Home SantéÉtude : le vaccin contre la grippe à ARNm est le mieux protégé

Étude : le vaccin contre la grippe à ARNm est le mieux protégé

by Sophie Martin

Publié le 21 novembre 2025 08:57:00. Pfizer annonce des résultats prometteurs pour son vaccin expérimental contre la grippe basé sur l’ARNm, offrant une protection supérieure aux vaccins traditionnels, mais avec un risque accru d’effets secondaires légers. Ces avancées pourraient révolutionner la prévention de la grippe, mais leur avenir aux États-Unis est incertain.

  • Le vaccin à ARNm de Pfizer s’est avéré 34 % plus efficace que le vaccin antigrippal standard cultivé sur œufs dans une étude de phase III.
  • Bien que plus efficace, le vaccin à ARNm a entraîné des réactions locales et systémiques plus fréquentes, bien que généralement légères à modérées.
  • L’avenir du vaccin aux États-Unis est incertain en raison de l’opposition politique à la technologie de l’ARNm.

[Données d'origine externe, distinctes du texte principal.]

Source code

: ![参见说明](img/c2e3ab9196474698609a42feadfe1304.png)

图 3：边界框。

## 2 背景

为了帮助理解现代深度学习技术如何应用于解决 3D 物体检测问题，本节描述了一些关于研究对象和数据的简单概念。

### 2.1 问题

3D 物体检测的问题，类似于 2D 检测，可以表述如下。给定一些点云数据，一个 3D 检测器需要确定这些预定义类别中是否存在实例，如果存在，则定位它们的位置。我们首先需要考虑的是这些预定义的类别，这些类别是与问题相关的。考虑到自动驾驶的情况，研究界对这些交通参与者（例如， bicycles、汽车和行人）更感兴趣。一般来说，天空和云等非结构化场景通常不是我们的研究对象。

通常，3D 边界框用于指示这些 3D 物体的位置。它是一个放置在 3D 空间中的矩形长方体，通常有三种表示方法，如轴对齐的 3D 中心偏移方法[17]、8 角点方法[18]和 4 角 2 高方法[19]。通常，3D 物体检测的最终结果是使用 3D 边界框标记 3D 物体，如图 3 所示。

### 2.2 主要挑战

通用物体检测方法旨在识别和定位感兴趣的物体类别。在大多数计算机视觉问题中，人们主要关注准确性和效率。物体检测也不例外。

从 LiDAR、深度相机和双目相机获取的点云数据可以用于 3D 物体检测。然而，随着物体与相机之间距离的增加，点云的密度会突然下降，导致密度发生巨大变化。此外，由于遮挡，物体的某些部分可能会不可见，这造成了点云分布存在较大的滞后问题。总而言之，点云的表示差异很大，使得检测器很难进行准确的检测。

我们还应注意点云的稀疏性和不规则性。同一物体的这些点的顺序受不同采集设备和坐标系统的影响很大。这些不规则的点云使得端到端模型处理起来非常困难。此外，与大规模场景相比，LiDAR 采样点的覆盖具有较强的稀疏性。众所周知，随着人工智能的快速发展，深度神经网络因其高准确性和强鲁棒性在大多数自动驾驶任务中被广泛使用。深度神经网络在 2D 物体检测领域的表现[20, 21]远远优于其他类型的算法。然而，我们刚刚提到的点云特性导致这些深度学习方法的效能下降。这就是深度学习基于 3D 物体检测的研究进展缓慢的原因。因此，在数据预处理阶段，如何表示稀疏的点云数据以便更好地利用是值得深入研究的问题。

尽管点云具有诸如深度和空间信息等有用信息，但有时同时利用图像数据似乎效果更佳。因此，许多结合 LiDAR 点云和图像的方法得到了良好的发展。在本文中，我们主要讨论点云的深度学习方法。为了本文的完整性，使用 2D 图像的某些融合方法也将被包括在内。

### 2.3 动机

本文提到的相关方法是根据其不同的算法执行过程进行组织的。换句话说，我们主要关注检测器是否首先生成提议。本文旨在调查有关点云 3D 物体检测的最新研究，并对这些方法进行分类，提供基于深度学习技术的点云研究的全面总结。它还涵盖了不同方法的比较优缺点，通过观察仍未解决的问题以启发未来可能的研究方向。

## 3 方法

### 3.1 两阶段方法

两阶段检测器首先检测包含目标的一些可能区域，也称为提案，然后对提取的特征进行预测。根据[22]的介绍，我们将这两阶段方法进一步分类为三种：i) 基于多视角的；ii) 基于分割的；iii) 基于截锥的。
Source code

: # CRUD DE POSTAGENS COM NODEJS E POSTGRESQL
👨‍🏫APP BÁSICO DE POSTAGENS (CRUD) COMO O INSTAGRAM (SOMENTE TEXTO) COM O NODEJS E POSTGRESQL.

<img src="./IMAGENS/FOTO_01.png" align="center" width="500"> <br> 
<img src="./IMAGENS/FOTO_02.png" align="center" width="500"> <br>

La société pharmaceutique Pfizer a franchi une étape importante dans le développement d’un nouveau vaccin contre la grippe, utilisant la technologie de l’ARN messager (ARNm) qui a fait ses preuves avec les vaccins contre la COVID-19. Une étude clinique de phase III, dont les résultats ont été publiés dans le New England Journal of Medicine, compare ce nouveau candidat vaccin aux vaccins antigrippaux classiques, produits à partir de virus cultivés en œufs.

Contrairement aux vaccins traditionnels qui contiennent des virus atténués ou inactivés, le vaccin de Pfizer utilise de l’ARNm synthétique encapsulé dans des nanoparticules lipidiques – une technologie développée par Pieter Cullis, lauréat du prix Scheele. Une fois injecté, l’ARNm agit comme un message pour les cellules du corps, les incitant à produire une protéine spécifique du virus de la grippe. Cette protéine déclenche une réponse immunitaire, préparant l’organisme à combattre une infection réelle.

L’un des principaux avantages de la technologie de l’ARNm réside dans sa flexibilité. Elle permet une adaptation rapide du vaccin aux nouvelles souches virales, un atout crucial face à la mutation constante du virus de la grippe. Les vaccins traditionnels, cultivés en œufs, dépendent des recommandations de l’Organisation mondiale de la santé (OMS) concernant les souches à inclure dans le vaccin de l’hémisphère nord, généralement publiées en février. Si le virus évolue de manière significative après cette date, comme cela a été le cas cette année avec l’émergence du sous-groupe K de la souche A(H3N2) – un phénomène signalé par le corps médical – l’efficacité du vaccin peut être compromise.

L’étude menée par Pfizer a impliqué 18 476 participants, répartis aléatoirement en deux groupes : l’un a reçu le vaccin à ARNm, l’autre un vaccin standard (Fluzone de Sanofi Pasteur). Les résultats montrent que 57 personnes du groupe ARNm ont contracté la grippe malgré la vaccination, contre 87 dans le groupe témoin. Cette différence est statistiquement significative, indiquant une protection d’environ 34 % supérieure avec le vaccin à ARNm.

Cependant, cette efficacité accrue s’accompagne d’un taux plus élevé d’effets secondaires. Environ 70 % des participants ayant reçu le vaccin à ARNm ont signalé des réactions locales au site d’injection, contre 43 % pour le vaccin standard. De même, environ 65 % du groupe ARNm ont ressenti des réactions systémiques légères, telles qu’une sensation de malaise, contre près de 49 % dans le groupe témoin.

L’avenir du vaccin à ARNm de Pfizer reste incertain, notamment aux États-Unis. Des rapports de NBC News suggèrent que l’opposition de Robert F. Kennedy, le ministre américain de la Santé, à la technologie de l’ARNm pourrait entraver son approbation. Le ministère de la Santé et des Services sociaux a annulé en août un financement de près de 500 millions de dollars destiné à la recherche sur les vaccins à ARNm, et plusieurs États ont présenté des projets de loi visant à interdire ces vaccins. Rappelons que Moderna a également retiré sa demande d’approbation pour un vaccin combiné ARNm contre la grippe et la COVID-19 après que la FDA a demandé des données supplémentaires.